THE PROBLEM. There is one span to output from the data below: the lines starting at the line with "Visit: www.myhealthessex.co.uk/boosters for" and ending at the line with "The latest medical evidence". Output it exactly, ends included, nothing more.

Saved entries
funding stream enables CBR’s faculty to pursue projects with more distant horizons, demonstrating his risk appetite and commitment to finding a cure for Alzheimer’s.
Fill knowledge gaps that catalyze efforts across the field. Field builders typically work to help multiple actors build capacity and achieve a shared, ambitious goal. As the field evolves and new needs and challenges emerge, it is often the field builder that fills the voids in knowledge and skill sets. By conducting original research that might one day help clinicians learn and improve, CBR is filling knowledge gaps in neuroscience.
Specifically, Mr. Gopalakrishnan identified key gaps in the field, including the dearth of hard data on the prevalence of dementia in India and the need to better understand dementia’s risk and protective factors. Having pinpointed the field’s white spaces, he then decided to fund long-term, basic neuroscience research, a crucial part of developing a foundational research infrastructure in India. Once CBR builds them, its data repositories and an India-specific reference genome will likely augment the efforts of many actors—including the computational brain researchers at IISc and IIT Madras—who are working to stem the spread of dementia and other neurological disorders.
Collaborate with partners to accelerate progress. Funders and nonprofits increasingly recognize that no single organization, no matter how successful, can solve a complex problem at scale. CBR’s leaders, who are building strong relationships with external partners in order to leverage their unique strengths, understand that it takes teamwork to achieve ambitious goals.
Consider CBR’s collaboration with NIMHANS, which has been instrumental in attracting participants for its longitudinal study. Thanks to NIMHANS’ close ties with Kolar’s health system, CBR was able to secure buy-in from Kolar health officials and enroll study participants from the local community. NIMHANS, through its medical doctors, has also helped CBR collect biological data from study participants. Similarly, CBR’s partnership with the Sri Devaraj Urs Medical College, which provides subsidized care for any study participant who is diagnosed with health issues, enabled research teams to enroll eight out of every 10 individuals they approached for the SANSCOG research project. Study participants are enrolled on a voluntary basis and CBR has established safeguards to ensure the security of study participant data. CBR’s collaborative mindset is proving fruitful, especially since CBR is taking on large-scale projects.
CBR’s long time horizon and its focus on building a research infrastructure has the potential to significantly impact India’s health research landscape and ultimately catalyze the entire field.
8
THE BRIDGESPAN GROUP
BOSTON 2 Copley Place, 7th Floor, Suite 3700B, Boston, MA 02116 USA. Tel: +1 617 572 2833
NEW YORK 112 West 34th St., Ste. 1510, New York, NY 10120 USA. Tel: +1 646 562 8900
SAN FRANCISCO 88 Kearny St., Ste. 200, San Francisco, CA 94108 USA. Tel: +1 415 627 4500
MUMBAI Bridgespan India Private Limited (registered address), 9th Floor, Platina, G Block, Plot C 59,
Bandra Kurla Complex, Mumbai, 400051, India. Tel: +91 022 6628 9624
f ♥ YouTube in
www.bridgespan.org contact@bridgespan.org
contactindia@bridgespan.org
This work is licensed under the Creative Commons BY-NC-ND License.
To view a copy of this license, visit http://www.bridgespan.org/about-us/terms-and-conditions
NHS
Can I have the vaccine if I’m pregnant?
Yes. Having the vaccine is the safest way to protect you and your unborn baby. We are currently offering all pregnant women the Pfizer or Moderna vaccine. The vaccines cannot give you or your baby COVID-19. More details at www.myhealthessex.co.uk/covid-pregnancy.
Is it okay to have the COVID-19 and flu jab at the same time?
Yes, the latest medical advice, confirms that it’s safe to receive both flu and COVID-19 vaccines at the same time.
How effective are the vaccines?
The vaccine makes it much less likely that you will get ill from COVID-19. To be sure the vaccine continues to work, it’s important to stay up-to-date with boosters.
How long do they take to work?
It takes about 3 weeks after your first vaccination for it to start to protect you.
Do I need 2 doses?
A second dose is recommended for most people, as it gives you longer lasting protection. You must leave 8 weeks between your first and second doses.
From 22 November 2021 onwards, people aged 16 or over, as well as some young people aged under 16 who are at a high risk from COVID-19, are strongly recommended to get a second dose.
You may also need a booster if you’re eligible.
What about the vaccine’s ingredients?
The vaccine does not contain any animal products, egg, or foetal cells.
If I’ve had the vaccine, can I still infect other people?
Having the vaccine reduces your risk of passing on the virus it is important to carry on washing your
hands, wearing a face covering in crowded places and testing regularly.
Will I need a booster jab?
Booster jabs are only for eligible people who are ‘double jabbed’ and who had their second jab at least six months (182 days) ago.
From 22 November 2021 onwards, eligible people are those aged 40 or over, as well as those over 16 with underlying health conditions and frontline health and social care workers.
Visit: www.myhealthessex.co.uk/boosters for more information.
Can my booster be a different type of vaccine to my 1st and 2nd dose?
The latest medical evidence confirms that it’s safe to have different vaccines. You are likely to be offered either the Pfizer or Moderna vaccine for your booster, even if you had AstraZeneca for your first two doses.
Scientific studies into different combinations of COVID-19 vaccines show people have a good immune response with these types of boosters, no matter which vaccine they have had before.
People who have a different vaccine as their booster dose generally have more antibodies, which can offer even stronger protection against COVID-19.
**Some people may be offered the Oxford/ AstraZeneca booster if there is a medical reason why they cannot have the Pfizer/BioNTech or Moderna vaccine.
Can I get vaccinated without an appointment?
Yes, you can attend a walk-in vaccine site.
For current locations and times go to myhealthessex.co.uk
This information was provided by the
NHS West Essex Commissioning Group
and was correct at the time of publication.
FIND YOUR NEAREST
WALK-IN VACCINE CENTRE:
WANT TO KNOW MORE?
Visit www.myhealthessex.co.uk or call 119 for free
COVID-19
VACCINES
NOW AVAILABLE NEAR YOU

EXERCISE SOLUTION.
Visit: www.myhealthessex.co.uk/boosters for more information.
Can my booster be a different type of vaccine to my 1st and 2nd dose?
The latest medical evidence confirms that it’s safe to have different vaccines. You are likely to be offered either the Pfizer or Moderna vaccine for your booster, even if you had AstraZeneca for your first two doses.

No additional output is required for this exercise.